### WHAT NEEDS TO BE DONE
Using the records below, give the number of lines where the string "RCOM" shows up. Add nothing to it.

### MATERIALS PROVIDED
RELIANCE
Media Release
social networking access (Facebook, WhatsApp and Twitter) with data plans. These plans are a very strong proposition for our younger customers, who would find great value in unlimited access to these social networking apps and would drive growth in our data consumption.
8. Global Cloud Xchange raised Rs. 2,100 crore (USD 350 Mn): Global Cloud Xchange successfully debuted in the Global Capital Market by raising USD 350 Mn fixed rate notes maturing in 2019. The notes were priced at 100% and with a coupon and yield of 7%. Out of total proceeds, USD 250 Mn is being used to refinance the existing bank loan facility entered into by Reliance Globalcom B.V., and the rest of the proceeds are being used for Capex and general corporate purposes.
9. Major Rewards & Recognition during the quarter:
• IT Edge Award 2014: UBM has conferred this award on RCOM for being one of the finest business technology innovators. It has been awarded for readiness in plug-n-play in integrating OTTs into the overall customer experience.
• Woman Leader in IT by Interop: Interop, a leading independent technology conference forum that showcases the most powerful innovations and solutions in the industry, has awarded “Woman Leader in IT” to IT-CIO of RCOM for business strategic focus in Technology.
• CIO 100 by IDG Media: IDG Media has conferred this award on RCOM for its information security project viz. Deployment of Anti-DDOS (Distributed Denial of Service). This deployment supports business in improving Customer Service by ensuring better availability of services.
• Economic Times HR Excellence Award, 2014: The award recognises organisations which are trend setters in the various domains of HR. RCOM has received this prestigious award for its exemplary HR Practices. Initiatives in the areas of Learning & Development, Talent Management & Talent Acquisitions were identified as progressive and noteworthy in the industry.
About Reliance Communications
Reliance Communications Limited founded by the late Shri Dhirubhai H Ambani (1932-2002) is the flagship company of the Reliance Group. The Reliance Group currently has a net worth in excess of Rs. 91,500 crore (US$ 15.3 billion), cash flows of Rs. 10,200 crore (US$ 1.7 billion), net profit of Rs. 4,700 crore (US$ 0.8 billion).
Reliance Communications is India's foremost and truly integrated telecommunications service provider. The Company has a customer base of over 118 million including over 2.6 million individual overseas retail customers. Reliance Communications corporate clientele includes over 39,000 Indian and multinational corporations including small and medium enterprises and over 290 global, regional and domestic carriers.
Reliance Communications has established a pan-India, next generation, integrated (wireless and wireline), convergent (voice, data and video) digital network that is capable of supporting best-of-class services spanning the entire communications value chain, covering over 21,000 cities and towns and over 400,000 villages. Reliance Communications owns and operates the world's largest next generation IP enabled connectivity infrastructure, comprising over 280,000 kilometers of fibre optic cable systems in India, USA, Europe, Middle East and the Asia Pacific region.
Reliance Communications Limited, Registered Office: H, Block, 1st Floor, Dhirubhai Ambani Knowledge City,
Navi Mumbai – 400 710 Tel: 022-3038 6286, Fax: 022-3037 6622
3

==

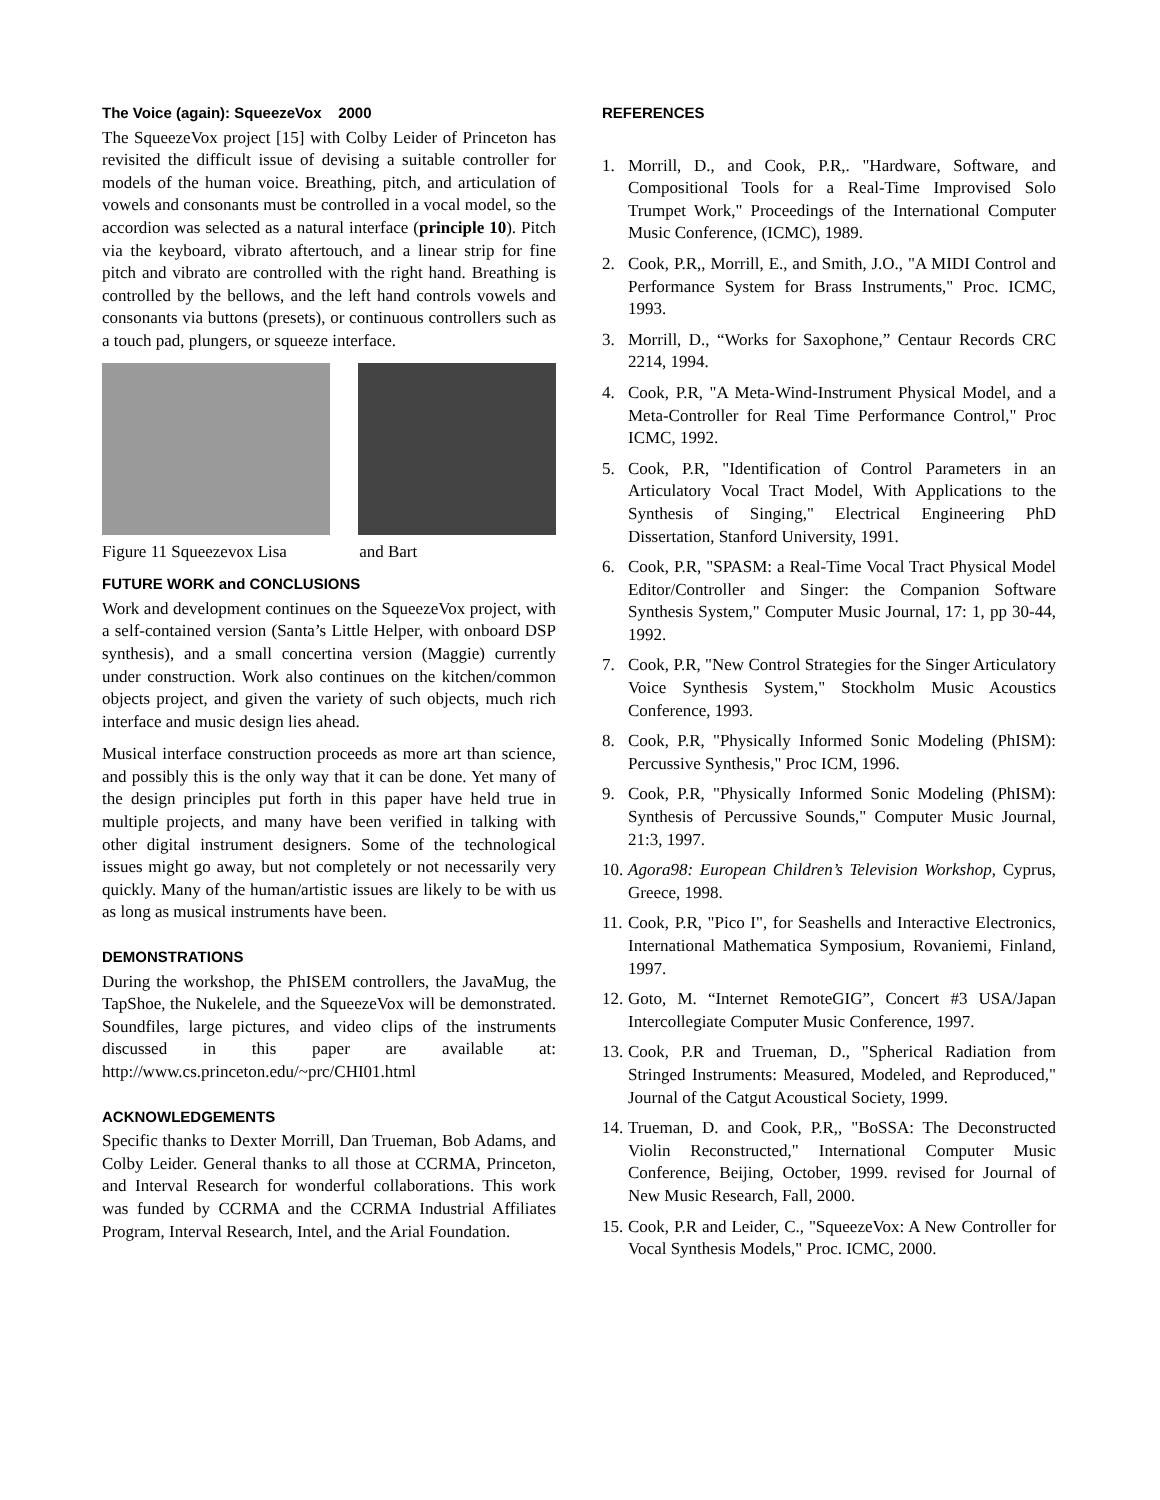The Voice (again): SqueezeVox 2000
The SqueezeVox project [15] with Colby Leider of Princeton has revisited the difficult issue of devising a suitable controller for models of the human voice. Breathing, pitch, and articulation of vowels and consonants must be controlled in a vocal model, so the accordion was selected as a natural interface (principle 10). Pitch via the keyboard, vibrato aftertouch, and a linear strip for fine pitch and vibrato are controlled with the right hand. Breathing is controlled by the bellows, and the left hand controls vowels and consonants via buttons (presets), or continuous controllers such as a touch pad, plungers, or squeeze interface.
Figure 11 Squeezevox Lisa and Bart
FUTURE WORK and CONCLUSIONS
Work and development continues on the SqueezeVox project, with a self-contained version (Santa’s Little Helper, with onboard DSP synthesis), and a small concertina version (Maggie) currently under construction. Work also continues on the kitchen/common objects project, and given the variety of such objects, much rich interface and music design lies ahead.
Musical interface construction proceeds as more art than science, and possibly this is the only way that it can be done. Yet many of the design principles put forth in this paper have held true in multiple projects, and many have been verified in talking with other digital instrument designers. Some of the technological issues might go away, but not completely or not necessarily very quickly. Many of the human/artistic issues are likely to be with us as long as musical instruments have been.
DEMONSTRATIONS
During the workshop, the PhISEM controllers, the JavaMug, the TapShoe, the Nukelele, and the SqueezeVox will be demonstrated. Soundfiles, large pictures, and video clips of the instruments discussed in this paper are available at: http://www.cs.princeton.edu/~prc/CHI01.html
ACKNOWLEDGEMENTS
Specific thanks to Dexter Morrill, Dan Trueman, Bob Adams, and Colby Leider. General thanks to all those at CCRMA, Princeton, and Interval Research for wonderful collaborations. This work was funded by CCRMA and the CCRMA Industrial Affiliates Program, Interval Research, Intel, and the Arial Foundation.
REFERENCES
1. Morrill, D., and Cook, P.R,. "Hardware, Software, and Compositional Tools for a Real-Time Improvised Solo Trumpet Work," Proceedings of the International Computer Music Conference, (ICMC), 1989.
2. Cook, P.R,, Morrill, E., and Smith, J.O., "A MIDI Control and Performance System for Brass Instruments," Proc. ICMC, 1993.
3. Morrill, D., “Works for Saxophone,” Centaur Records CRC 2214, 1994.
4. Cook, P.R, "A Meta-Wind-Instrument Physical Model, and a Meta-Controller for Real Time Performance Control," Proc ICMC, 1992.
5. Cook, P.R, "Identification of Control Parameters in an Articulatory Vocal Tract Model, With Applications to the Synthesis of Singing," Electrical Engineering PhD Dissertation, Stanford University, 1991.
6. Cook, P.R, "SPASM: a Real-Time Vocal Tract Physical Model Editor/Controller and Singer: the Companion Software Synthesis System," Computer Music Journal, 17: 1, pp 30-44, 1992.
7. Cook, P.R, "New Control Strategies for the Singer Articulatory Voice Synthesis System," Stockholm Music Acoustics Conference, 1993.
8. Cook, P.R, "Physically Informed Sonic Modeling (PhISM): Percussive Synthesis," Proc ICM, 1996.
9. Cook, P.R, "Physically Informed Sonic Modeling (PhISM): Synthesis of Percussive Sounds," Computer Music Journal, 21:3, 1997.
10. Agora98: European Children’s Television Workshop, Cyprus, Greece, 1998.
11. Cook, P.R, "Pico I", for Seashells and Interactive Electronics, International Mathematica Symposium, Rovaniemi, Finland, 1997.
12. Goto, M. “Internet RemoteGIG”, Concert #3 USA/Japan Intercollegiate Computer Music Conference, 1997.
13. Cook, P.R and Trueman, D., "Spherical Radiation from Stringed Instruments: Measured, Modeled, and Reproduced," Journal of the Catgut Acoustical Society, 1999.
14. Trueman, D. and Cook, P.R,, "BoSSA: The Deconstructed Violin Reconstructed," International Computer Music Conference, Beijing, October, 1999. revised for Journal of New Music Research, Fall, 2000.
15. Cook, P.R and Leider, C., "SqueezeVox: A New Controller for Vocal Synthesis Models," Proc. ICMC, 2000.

### WORKED SOLUTION
4